** Your task **
Convert the lines below into a JSON list of strings, with one string for each line and blank lines omitted. Leave the pictures out of the answer.

.....

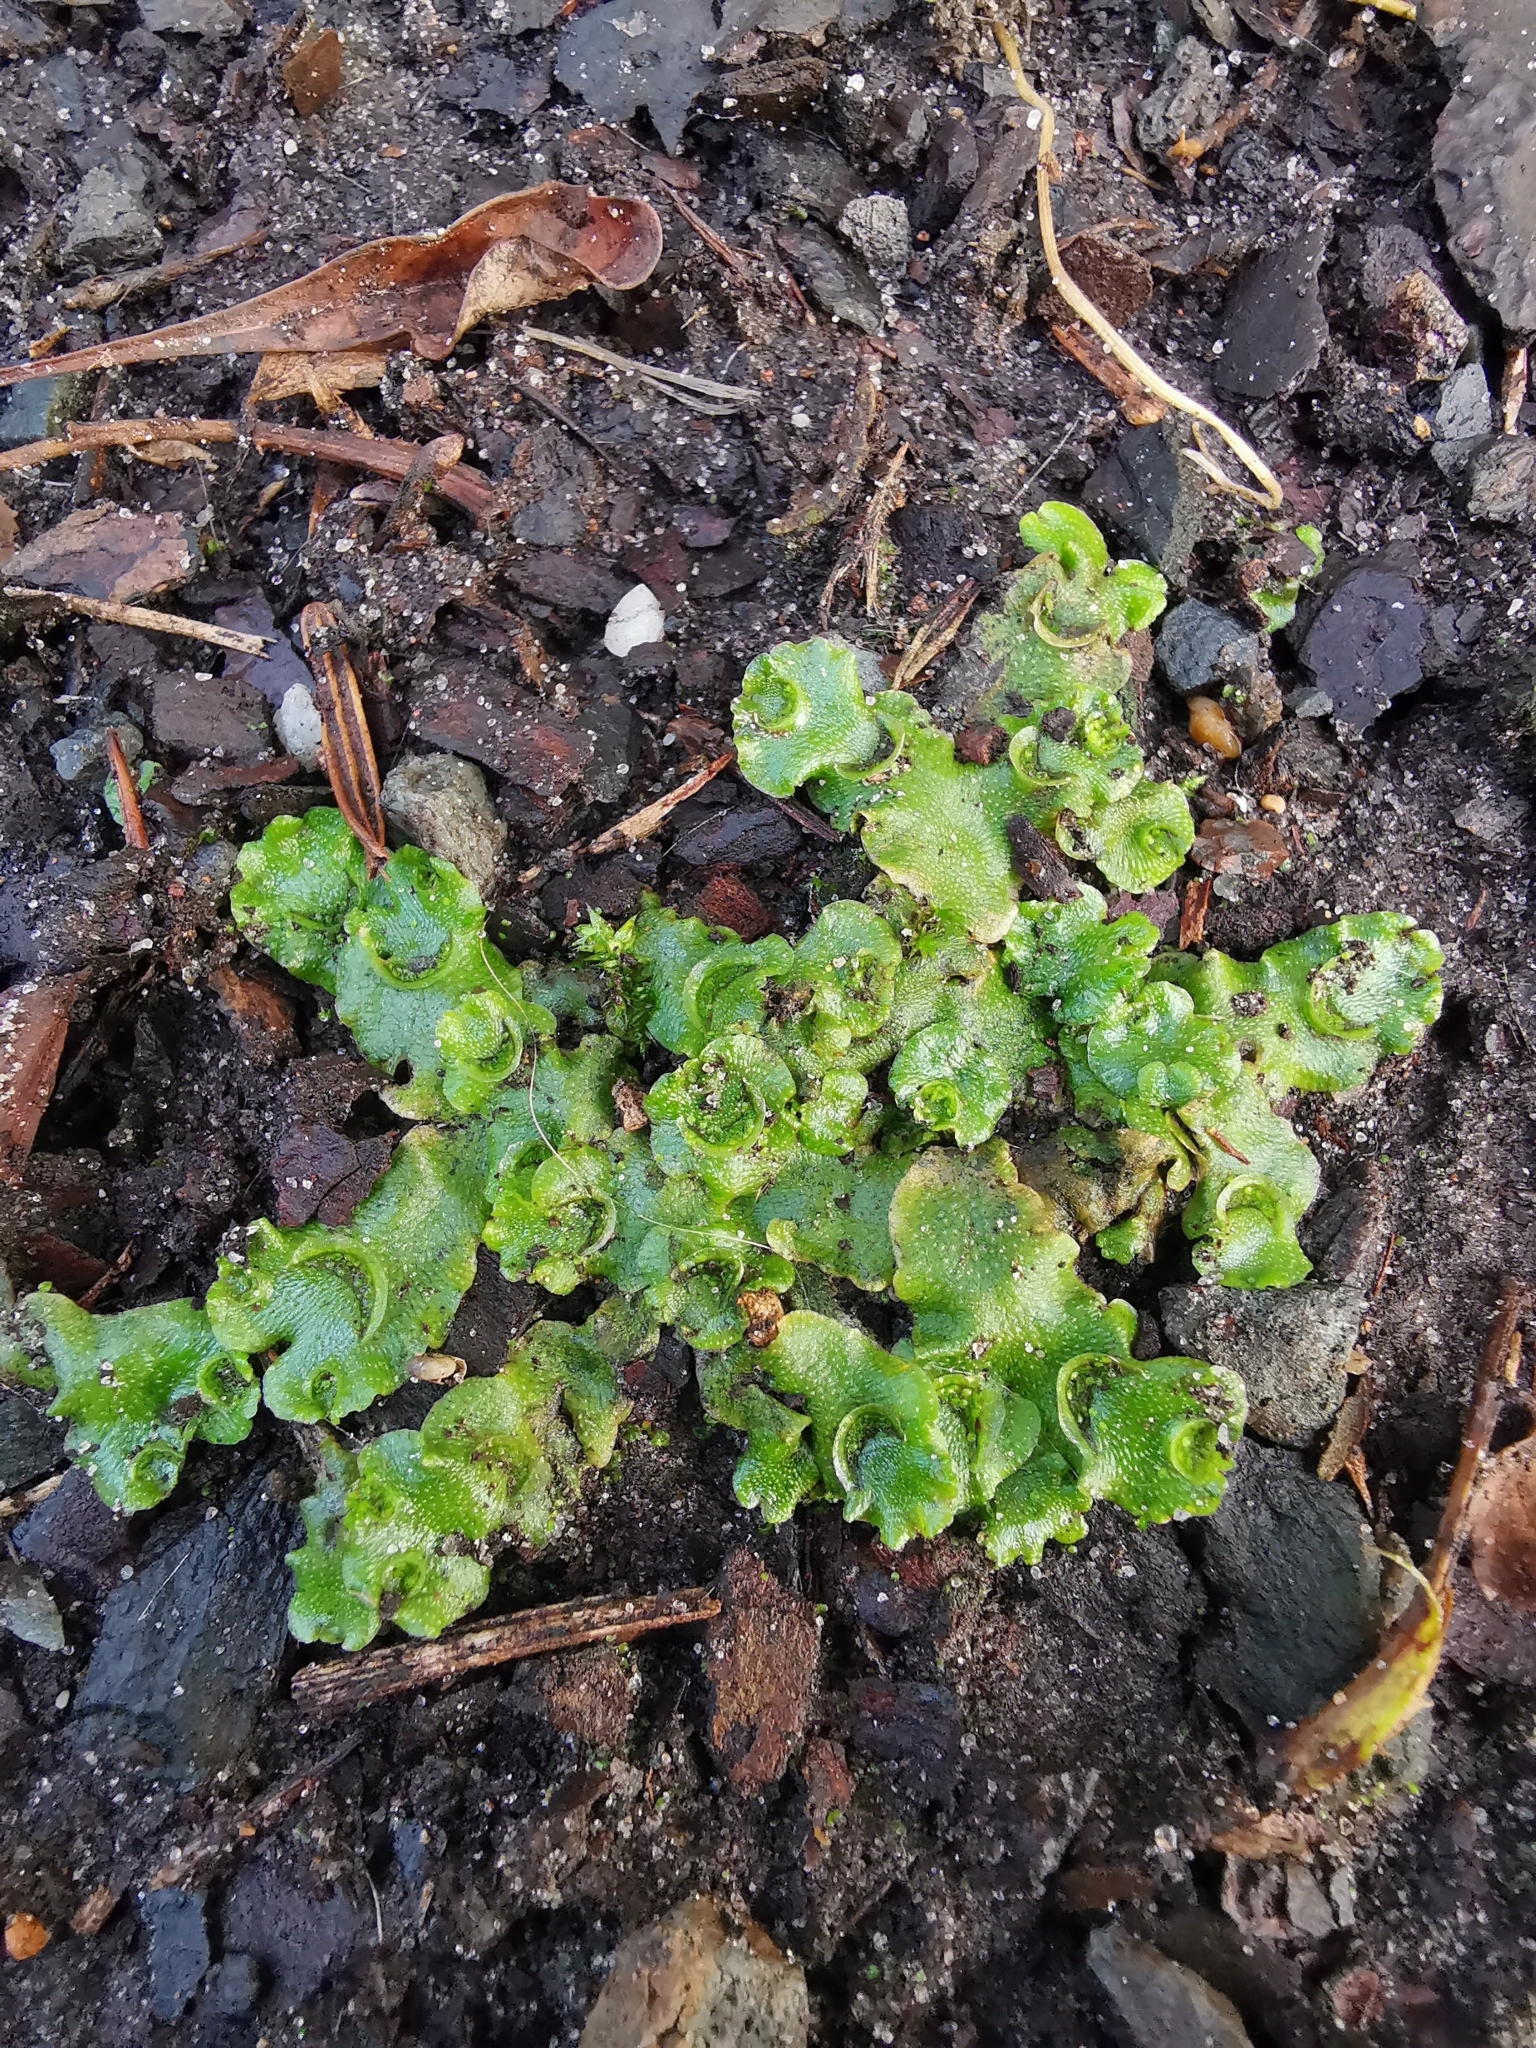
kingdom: Plantae
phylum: Marchantiophyta
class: Marchantiopsida
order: Lunulariales
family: Lunulariaceae
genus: Lunularia
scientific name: Lunularia cruciata
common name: Crescent-cup liverwort
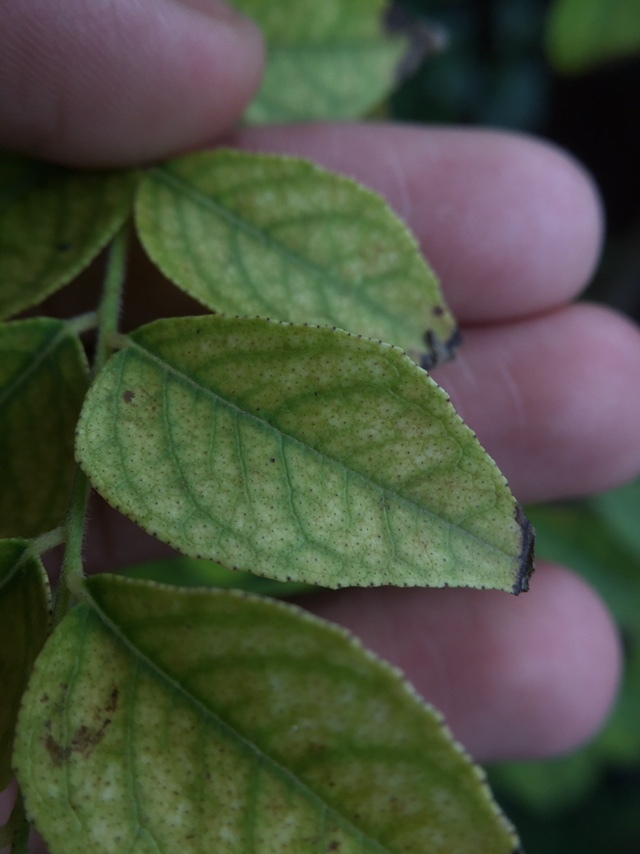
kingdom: Plantae
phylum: Tracheophyta
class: Magnoliopsida
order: Sapindales
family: Rutaceae
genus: Murraya
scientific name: Murraya koenigii
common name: Curry-plant
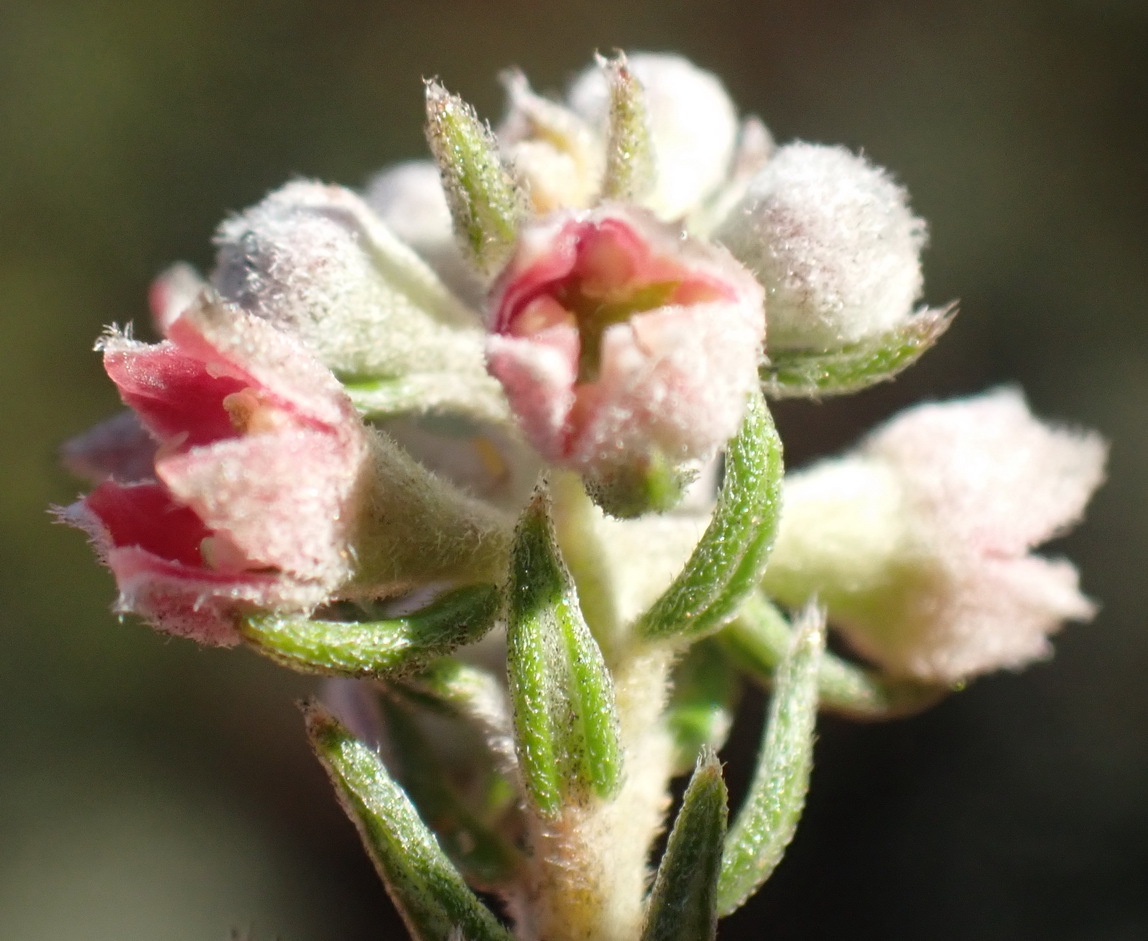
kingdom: Plantae
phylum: Tracheophyta
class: Magnoliopsida
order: Rosales
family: Rhamnaceae
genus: Phylica
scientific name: Phylica purpurea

.....

** Task response **
[
  "kingdom: Plantae",
  "phylum: Marchantiophyta",
  "class: Marchantiopsida",
  "order: Lunulariales",
  "family: Lunulariaceae",
  "genus: Lunularia",
  "scientific name: Lunularia cruciata",
  "common name: Crescent-cup liverwort",
  "kingdom: Plantae",
  "phylum: Tracheophyta",
  "class: Magnoliopsida",
  "order: Sapindales",
  "family: Rutaceae",
  "genus: Murraya",
  "scientific name: Murraya koenigii",
  "common name: Curry-plant",
  "kingdom: Plantae",
  "phylum: Tracheophyta",
  "class: Magnoliopsida",
  "order: Rosales",
  "family: Rhamnaceae",
  "genus: Phylica",
  "scientific name: Phylica purpurea"
]